◆ Data for this task:

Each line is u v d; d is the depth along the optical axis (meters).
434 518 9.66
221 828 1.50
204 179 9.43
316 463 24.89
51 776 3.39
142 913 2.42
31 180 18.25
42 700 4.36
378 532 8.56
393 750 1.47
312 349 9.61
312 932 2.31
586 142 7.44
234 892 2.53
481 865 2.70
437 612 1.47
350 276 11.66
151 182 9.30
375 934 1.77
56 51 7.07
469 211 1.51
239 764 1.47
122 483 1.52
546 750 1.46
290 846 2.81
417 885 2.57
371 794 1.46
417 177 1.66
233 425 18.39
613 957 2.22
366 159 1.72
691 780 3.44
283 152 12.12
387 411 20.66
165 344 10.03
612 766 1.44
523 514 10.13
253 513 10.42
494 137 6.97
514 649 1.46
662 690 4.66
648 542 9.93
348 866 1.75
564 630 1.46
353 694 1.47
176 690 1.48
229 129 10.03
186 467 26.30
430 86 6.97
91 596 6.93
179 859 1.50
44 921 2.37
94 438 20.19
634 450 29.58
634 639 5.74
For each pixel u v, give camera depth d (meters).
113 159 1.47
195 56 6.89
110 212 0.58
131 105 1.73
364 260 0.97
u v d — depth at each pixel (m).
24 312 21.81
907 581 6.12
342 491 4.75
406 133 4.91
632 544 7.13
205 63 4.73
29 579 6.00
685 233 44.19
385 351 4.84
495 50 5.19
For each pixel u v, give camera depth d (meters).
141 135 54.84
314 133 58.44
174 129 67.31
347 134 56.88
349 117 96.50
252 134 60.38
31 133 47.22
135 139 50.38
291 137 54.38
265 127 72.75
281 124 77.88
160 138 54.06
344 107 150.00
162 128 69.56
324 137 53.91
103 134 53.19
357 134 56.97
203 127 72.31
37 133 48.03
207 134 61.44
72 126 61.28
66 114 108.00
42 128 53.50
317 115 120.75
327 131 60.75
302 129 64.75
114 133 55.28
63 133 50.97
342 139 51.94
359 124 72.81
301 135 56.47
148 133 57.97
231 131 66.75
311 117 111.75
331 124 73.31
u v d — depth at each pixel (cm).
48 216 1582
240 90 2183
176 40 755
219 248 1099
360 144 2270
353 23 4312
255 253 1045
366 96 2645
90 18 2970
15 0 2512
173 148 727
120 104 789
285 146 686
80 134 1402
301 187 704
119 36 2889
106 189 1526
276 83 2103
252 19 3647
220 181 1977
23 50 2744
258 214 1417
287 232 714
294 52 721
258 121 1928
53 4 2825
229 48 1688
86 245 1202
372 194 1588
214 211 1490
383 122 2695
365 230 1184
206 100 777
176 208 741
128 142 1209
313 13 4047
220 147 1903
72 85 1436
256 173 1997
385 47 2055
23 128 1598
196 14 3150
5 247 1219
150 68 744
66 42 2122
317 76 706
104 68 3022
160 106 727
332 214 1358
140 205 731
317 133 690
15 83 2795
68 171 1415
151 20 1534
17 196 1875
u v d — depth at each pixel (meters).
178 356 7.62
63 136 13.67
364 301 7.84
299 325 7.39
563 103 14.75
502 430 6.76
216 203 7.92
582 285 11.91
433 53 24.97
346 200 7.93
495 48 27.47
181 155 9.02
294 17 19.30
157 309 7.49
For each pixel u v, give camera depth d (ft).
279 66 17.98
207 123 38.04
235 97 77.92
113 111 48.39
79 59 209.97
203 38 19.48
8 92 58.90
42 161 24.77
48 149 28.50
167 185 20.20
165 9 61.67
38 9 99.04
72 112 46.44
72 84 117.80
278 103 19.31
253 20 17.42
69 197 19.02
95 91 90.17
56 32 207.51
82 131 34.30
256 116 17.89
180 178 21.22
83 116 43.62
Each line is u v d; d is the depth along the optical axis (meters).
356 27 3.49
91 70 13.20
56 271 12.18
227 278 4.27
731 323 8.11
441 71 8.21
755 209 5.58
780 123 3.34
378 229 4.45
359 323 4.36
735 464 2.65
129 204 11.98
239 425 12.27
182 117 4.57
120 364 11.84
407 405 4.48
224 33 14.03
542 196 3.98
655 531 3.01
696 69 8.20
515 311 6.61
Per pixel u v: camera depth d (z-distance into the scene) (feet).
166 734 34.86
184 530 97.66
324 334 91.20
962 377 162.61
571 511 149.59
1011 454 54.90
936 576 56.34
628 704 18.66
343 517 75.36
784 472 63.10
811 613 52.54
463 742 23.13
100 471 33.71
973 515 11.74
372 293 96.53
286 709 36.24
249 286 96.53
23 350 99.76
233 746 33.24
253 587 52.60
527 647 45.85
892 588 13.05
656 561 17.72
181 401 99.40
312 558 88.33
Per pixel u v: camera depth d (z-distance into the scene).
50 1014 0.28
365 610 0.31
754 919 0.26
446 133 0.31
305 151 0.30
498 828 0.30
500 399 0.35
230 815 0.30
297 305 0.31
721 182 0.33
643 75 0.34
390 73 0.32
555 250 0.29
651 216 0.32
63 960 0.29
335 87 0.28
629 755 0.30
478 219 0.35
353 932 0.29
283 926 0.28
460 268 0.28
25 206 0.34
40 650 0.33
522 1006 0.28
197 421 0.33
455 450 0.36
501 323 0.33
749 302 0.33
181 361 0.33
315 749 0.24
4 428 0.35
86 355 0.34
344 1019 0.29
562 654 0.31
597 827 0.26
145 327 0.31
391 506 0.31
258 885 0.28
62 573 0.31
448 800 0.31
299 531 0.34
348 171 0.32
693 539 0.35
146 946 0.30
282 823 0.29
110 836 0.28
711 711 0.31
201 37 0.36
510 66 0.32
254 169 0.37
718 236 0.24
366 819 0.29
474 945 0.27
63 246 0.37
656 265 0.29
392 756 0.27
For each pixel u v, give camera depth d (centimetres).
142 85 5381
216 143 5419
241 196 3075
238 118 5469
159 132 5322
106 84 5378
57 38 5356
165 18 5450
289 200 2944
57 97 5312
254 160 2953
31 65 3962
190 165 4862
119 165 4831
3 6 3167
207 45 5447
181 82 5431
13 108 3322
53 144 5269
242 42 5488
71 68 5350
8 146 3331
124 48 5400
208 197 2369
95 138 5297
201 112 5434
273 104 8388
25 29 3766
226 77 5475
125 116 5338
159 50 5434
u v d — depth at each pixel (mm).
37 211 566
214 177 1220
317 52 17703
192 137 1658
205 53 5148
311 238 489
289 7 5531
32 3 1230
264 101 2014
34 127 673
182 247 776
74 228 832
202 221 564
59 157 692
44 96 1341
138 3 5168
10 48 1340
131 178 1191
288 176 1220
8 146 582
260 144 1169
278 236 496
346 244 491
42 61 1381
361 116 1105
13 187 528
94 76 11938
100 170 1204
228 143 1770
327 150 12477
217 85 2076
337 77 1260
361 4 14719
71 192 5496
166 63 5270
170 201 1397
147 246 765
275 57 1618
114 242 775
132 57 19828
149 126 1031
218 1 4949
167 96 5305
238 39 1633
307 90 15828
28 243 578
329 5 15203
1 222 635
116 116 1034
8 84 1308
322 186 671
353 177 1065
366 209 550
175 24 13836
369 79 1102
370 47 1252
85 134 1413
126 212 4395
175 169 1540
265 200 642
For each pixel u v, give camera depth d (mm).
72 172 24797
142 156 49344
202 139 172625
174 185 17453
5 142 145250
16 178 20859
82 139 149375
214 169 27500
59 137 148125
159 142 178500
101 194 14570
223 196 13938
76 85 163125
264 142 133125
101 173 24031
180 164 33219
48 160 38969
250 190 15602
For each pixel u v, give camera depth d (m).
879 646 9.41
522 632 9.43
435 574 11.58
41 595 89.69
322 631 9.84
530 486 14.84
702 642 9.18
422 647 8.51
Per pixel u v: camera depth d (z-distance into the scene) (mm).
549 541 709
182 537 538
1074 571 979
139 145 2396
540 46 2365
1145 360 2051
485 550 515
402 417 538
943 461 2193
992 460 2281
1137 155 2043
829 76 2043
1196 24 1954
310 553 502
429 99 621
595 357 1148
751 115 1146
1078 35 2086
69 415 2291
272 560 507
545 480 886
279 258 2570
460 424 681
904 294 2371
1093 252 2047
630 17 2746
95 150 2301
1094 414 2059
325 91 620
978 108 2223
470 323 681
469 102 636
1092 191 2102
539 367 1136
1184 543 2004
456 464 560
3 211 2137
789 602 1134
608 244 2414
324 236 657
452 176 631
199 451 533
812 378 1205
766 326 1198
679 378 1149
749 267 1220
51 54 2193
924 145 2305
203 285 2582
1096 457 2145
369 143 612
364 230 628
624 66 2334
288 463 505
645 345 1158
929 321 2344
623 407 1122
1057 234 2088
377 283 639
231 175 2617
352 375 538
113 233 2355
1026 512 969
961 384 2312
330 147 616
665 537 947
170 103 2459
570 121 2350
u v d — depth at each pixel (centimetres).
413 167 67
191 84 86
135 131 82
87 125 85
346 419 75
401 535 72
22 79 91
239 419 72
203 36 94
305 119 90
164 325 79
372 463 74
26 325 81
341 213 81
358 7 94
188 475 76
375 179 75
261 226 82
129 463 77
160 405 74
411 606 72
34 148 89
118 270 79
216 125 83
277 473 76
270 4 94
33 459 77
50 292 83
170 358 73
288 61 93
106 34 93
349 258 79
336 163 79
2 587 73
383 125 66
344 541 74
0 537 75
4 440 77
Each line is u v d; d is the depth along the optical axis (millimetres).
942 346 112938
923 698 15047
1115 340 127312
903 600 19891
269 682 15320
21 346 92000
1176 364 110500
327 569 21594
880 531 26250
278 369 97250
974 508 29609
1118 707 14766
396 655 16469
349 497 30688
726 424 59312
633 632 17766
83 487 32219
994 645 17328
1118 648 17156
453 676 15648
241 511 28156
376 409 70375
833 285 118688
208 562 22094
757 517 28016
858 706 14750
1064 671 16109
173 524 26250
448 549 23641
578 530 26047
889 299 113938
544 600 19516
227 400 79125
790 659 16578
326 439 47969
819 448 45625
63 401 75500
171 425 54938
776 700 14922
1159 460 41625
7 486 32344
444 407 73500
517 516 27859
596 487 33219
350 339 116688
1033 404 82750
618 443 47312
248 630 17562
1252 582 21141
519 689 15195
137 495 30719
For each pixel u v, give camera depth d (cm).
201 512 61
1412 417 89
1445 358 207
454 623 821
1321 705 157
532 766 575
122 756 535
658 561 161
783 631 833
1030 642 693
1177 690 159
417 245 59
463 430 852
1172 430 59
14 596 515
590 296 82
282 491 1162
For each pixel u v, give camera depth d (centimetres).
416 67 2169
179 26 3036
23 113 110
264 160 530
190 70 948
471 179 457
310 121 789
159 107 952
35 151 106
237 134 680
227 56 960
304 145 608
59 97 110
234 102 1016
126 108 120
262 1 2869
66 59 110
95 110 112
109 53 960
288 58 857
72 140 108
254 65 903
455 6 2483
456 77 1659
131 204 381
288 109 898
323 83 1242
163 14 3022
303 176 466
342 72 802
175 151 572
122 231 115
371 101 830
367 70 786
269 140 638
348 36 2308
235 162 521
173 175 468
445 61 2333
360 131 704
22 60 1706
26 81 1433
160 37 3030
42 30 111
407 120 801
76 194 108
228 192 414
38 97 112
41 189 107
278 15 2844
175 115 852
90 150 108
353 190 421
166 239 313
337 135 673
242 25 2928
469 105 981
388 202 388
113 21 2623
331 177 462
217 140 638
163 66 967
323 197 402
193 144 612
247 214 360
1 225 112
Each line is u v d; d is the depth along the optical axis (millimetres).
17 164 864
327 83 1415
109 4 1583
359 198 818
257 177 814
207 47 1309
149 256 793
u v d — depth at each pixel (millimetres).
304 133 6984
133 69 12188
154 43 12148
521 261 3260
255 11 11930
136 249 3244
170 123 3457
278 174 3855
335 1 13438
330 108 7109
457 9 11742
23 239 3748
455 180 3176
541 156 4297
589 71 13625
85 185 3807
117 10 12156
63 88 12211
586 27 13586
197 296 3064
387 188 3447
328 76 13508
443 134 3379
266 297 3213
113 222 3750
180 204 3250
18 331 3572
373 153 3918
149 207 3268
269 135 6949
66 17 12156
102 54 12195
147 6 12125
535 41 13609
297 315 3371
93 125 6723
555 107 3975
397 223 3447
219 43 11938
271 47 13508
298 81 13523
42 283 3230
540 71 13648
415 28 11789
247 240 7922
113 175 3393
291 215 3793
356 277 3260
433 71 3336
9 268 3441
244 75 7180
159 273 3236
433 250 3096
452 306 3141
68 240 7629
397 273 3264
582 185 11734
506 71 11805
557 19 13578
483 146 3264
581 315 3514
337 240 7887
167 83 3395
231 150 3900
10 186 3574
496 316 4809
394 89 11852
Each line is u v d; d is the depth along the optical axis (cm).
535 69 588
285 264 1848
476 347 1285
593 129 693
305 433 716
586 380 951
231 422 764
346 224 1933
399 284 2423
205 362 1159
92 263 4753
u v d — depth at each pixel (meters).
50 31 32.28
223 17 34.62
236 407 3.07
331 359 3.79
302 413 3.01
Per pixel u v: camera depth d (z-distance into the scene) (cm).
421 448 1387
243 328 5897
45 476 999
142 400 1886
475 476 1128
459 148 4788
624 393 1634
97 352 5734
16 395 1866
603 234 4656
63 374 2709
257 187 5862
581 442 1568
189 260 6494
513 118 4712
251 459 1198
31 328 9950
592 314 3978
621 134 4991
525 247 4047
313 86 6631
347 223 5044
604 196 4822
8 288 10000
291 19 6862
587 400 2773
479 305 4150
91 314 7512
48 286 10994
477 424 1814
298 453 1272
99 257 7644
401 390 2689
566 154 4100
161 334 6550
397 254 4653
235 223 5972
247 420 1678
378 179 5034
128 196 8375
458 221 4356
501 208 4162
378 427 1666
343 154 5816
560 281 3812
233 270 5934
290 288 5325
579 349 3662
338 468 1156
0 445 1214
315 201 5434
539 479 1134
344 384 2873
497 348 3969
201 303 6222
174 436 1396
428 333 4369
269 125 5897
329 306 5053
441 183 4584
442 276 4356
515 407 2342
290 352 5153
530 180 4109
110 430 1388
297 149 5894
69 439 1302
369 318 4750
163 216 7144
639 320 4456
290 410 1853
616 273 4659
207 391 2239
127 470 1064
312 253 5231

◆ Requirement: Using the material above, quote the first line and each line after it, stopping at and including the line that holds "371 794 1.46".

◆ Solved exercise:
Each line is u v d; d is the depth along the optical axis (meters).
434 518 9.66
221 828 1.50
204 179 9.43
316 463 24.89
51 776 3.39
142 913 2.42
31 180 18.25
42 700 4.36
378 532 8.56
393 750 1.47
312 349 9.61
312 932 2.31
586 142 7.44
234 892 2.53
481 865 2.70
437 612 1.47
350 276 11.66
151 182 9.30
375 934 1.77
56 51 7.07
469 211 1.51
239 764 1.47
122 483 1.52
546 750 1.46
290 846 2.81
417 885 2.57
371 794 1.46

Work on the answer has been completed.